DATA EXCERPTS ▸
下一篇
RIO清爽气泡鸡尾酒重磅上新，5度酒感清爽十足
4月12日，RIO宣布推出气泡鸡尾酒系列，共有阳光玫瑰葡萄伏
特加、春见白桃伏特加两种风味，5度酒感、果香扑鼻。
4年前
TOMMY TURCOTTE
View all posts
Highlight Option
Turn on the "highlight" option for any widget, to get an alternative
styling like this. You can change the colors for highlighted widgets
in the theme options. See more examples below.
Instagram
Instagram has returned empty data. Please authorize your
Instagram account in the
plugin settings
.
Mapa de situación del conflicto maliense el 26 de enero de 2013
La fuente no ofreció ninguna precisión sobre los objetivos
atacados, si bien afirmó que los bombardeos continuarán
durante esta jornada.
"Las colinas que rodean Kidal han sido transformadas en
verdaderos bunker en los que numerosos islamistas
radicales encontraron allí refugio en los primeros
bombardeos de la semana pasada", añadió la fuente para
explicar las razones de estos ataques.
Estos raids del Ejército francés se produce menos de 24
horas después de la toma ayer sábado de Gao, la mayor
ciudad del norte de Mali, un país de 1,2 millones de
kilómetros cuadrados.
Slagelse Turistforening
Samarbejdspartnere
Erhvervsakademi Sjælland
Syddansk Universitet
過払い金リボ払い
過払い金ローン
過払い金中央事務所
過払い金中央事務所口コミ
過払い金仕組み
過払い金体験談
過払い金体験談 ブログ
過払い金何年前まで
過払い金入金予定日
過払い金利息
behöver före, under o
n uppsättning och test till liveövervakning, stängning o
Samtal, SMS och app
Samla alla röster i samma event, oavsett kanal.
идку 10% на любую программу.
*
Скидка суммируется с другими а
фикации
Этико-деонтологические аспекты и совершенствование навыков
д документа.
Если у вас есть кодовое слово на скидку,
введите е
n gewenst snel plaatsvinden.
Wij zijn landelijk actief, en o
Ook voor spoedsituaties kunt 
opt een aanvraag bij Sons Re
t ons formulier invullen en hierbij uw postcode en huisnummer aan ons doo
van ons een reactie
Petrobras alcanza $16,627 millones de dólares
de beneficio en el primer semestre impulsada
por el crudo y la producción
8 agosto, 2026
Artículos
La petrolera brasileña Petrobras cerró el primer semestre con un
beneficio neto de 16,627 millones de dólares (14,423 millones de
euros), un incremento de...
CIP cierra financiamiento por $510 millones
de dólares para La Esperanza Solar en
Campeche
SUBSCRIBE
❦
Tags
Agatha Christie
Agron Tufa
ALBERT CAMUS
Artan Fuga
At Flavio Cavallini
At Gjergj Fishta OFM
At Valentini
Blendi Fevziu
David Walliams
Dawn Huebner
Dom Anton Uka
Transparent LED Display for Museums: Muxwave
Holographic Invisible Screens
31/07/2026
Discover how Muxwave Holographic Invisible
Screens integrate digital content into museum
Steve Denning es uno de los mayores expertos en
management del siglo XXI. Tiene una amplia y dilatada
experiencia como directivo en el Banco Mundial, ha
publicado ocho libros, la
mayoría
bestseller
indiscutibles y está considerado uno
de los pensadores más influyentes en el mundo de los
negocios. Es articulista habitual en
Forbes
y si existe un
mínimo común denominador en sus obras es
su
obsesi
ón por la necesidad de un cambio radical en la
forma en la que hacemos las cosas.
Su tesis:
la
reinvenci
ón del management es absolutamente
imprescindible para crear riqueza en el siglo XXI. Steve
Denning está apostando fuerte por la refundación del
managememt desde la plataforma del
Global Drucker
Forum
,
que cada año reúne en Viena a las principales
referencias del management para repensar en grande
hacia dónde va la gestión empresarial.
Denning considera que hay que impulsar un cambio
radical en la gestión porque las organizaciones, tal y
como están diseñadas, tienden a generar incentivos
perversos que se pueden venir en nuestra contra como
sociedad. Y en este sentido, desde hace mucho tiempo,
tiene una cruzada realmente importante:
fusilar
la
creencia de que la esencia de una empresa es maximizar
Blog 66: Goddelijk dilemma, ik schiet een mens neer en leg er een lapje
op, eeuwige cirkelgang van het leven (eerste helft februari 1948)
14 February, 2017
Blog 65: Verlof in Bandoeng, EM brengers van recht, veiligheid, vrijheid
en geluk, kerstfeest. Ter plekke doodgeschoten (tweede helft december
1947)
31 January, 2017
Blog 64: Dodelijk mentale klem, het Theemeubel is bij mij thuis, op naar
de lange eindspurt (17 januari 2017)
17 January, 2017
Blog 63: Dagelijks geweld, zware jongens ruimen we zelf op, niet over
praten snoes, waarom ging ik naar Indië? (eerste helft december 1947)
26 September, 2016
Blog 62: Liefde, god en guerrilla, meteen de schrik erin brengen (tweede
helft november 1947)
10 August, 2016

WHAT YOU ARE ASKED TO DO ▸ Could each line above be retyped exactly?

TASK RESPONSE ▸
下一篇
RIO清爽气泡鸡尾酒重磅上新，5度酒感清爽十足
4月12日，RIO宣布推出气泡鸡尾酒系列，共有阳光玫瑰葡萄伏
特加、春见白桃伏特加两种风味，5度酒感、果香扑鼻。
4年前
TOMMY TURCOTTE
View all posts
Highlight Option
Turn on the "highlight" option for any widget, to get an alternative
styling like this. You can change the colors for highlighted widgets
in the theme options. See more examples below.
Instagram
Instagram has returned empty data. Please authorize your
Instagram account in the
plugin settings
.
Mapa de situación del conflicto maliense el 26 de enero de 2013
La fuente no ofreció ninguna precisión sobre los objetivos
atacados, si bien afirmó que los bombardeos continuarán
durante esta jornada.
"Las colinas que rodean Kidal han sido transformadas en
verdaderos bunker en los que numerosos islamistas
radicales encontraron allí refugio en los primeros
bombardeos de la semana pasada", añadió la fuente para
explicar las razones de estos ataques.
Estos raids del Ejército francés se produce menos de 24
horas después de la toma ayer sábado de Gao, la mayor
ciudad del norte de Mali, un país de 1,2 millones de
kilómetros cuadrados.
Slagelse Turistforening
Samarbejdspartnere
Erhvervsakademi Sjælland
Syddansk Universitet
過払い金リボ払い
過払い金ローン
過払い金中央事務所
過払い金中央事務所口コミ
過払い金仕組み
過払い金体験談
過払い金体験談 ブログ
過払い金何年前まで
過払い金入金予定日
過払い金利息
behöver före, under o
n uppsättning och test till liveövervakning, stängning o
Samtal, SMS och app
Samla alla röster i samma event, oavsett kanal.
идку 10% на любую программу.
*
Скидка суммируется с другими а
фикации
Этико-деонтологические аспекты и совершенствование навыков
д документа.
Если у вас есть кодовое слово на скидку,
введите е
n gewenst snel plaatsvinden.
Wij zijn landelijk actief, en o
Ook voor spoedsituaties kunt 
opt een aanvraag bij Sons Re
t ons formulier invullen en hierbij uw postcode en huisnummer aan ons doo
van ons een reactie
Petrobras alcanza $16,627 millones de dólares
de beneficio en el primer semestre impulsada
por el crudo y la producción
8 agosto, 2026
Artículos
La petrolera brasileña Petrobras cerró el primer semestre con un
beneficio neto de 16,627 millones de dólares (14,423 millones de
euros), un incremento de...
CIP cierra financiamiento por $510 millones
de dólares para La Esperanza Solar en
Campeche
SUBSCRIBE
❦
Tags
Agatha Christie
Agron Tufa
ALBERT CAMUS
Artan Fuga
At Flavio Cavallini
At Gjergj Fishta OFM
At Valentini
Blendi Fevziu
David Walliams
Dawn Huebner
Dom Anton Uka
Transparent LED Display for Museums: Muxwave
Holographic Invisible Screens
31/07/2026
Discover how Muxwave Holographic Invisible
Screens integrate digital content into museum
Steve Denning es uno de los mayores expertos en
management del siglo XXI. Tiene una amplia y dilatada
experiencia como directivo en el Banco Mundial, ha
publicado ocho libros, la
mayoría
bestseller
indiscutibles y está considerado uno
de los pensadores más influyentes en el mundo de los
negocios. Es articulista habitual en
Forbes
y si existe un
mínimo común denominador en sus obras es
su
obsesi
ón por la necesidad de un cambio radical en la
forma en la que hacemos las cosas.
Su tesis:
la
reinvenci
ón del management es absolutamente
imprescindible para crear riqueza en el siglo XXI. Steve
Denning está apostando fuerte por la refundación del
managememt desde la plataforma del
Global Drucker
Forum
,
que cada año reúne en Viena a las principales
referencias del management para repensar en grande
hacia dónde va la gestión empresarial.
Denning considera que hay que impulsar un cambio
radical en la gestión porque las organizaciones, tal y
como están diseñadas, tienden a generar incentivos
perversos que se pueden venir en nuestra contra como
sociedad. Y en este sentido, desde hace mucho tiempo,
tiene una cruzada realmente importante:
fusilar
la
creencia de que la esencia de una empresa es maximizar
Blog 66: Goddelijk dilemma, ik schiet een mens neer en leg er een lapje
op, eeuwige cirkelgang van het leven (eerste helft februari 1948)
14 February, 2017
Blog 65: Verlof in Bandoeng, EM brengers van recht, veiligheid, vrijheid
en geluk, kerstfeest. Ter plekke doodgeschoten (tweede helft december
1947)
31 January, 2017
Blog 64: Dodelijk mentale klem, het Theemeubel is bij mij thuis, op naar
de lange eindspurt (17 januari 2017)
17 January, 2017
Blog 63: Dagelijks geweld, zware jongens ruimen we zelf op, niet over
praten snoes, waarom ging ik naar Indië? (eerste helft december 1947)
26 September, 2016
Blog 62: Liefde, god en guerrilla, meteen de schrik erin brengen (tweede
helft november 1947)
10 August, 2016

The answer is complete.